There are milder conditions, wherein the circulation of the prepuce is materially interfered with, both through the lax tissues of the parts and the peculiar anatomical construction and shape of the neighboring parts, wherein, without going as far as gangrenous breakdown, the person suffers considerably nevertheless, and is placed in danger of losing his penis; for, as observed by Patissier, whenever a person affected with a gonorrhœa is attacked by a putrid or any low-grade fever, he runs the greatest danger of losing his virile member through gangrene.

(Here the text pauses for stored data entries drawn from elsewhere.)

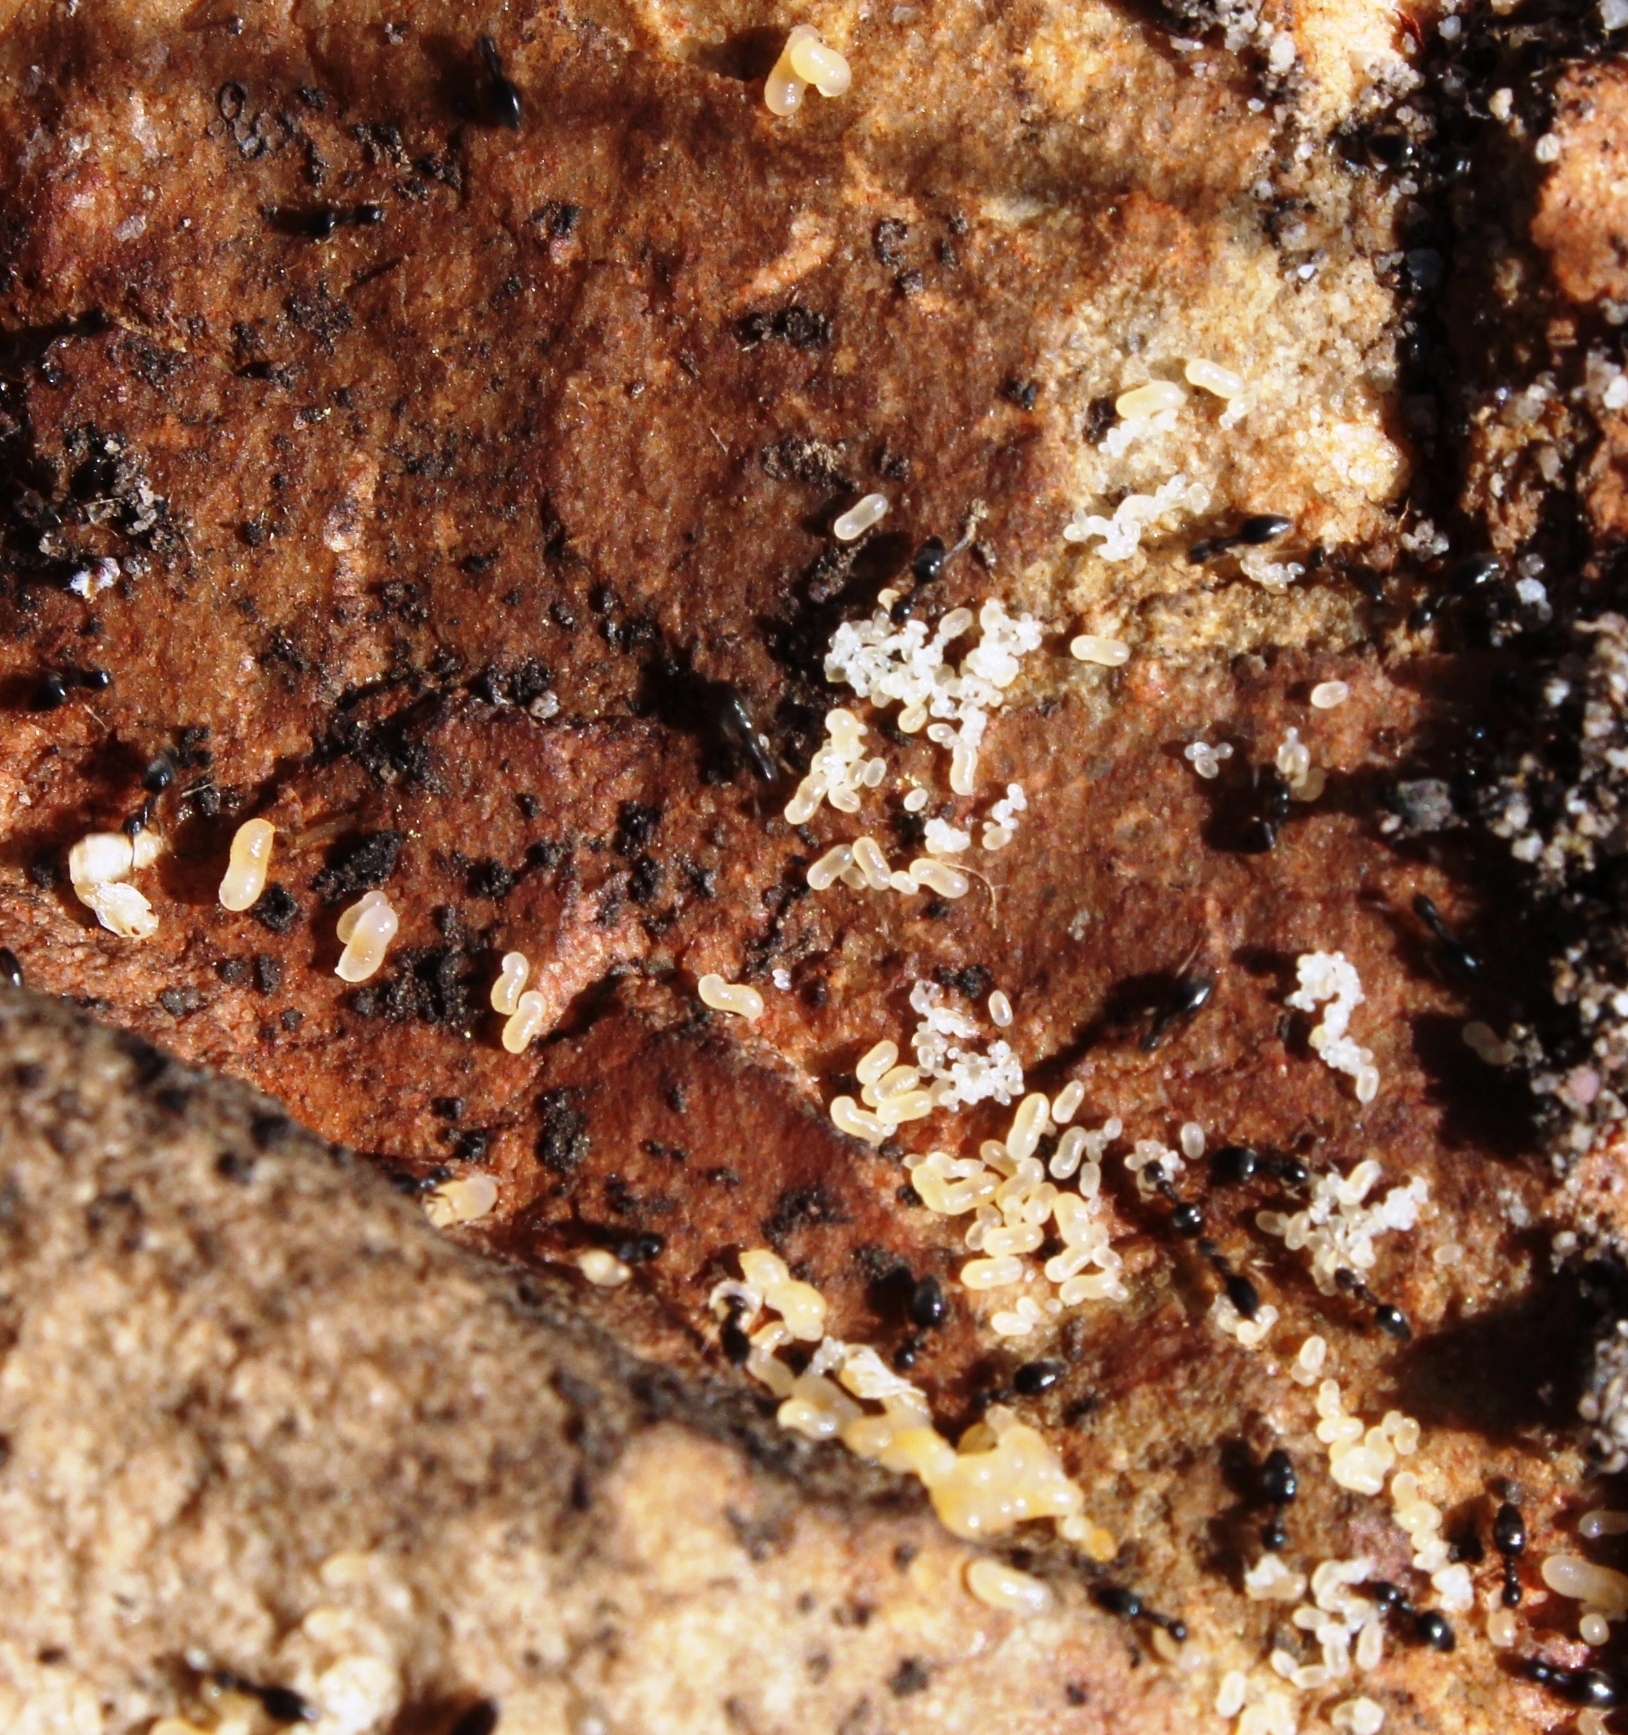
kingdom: Animalia
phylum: Arthropoda
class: Insecta
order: Hymenoptera
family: Formicidae
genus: Tapinoma
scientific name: Tapinoma pallipes
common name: Ant
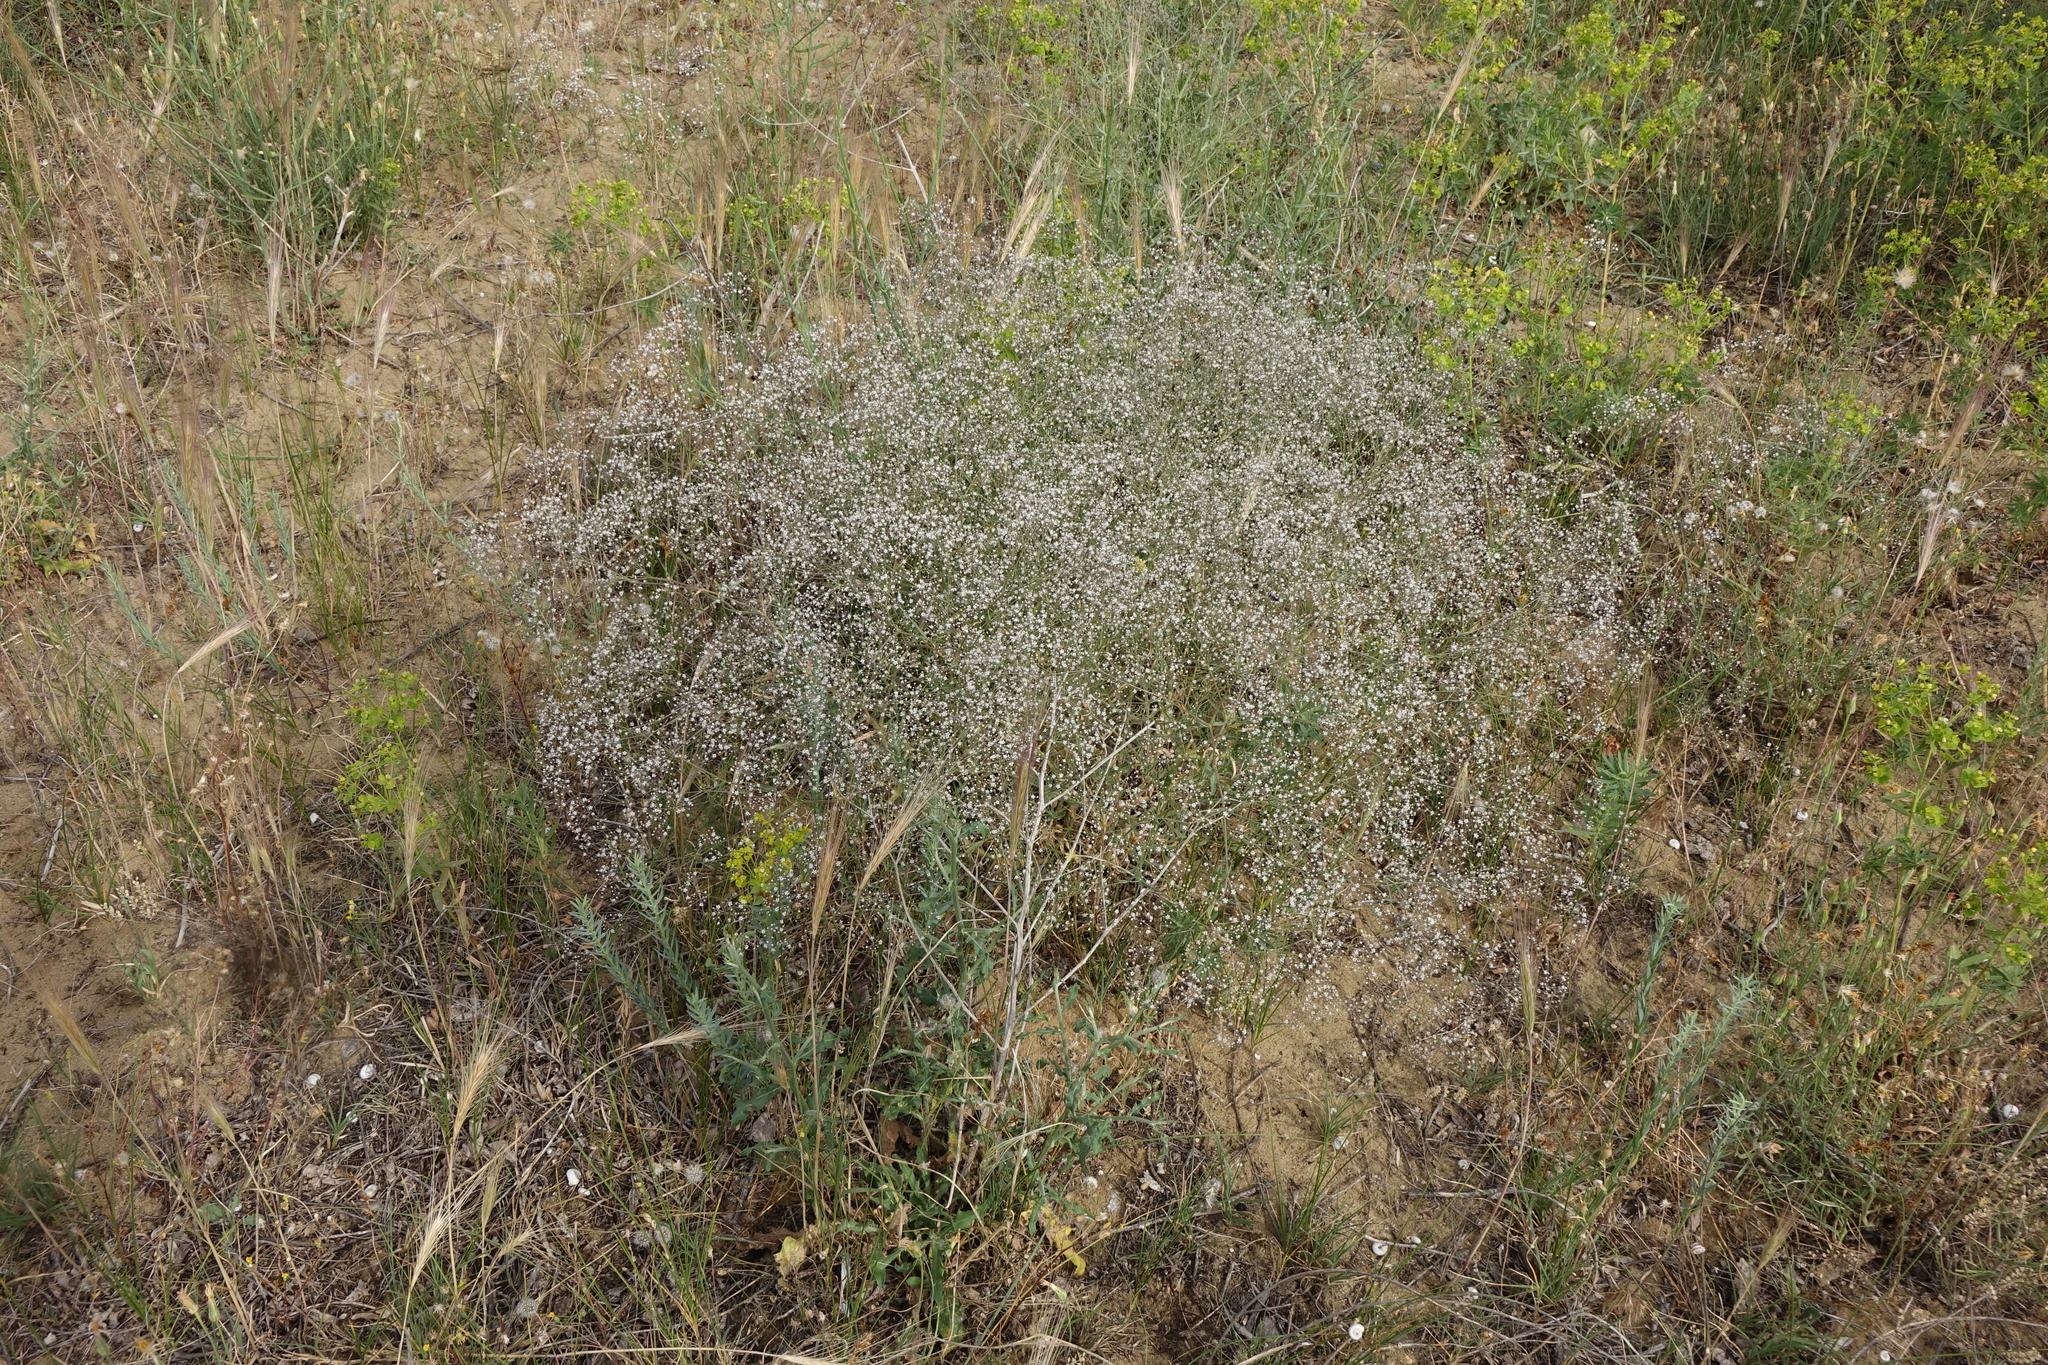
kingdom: Plantae
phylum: Tracheophyta
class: Magnoliopsida
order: Caryophyllales
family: Caryophyllaceae
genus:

Even where phimosis does not exist, but only the long, lax, and retractable prepuce, that is considered a perfectly physiological condition, the prepuce is liable to cause very distressing and complicating annoyances during the progress of other diseases. The writer has noticed that cases with a thick, leathery, and redundant prepuce, even when perfectly retractable, are more liable to require the use of the catheter during the course of a continued fever. Such a condition is also a very frequent accompaniment of prostatic obstruction. So often has this been noticed that its association with prostatic trouble or disease tends to the belief that the irritation produced by this condition of prepuce often lays the foundation for prostatic disease in not a few cases.[100] In elderly people, with the atrophied penis and elongating prepuce, the constant moisture from the urine on the inner fold and glans adds greatly to the irritation as well as to the discomfort of the patient.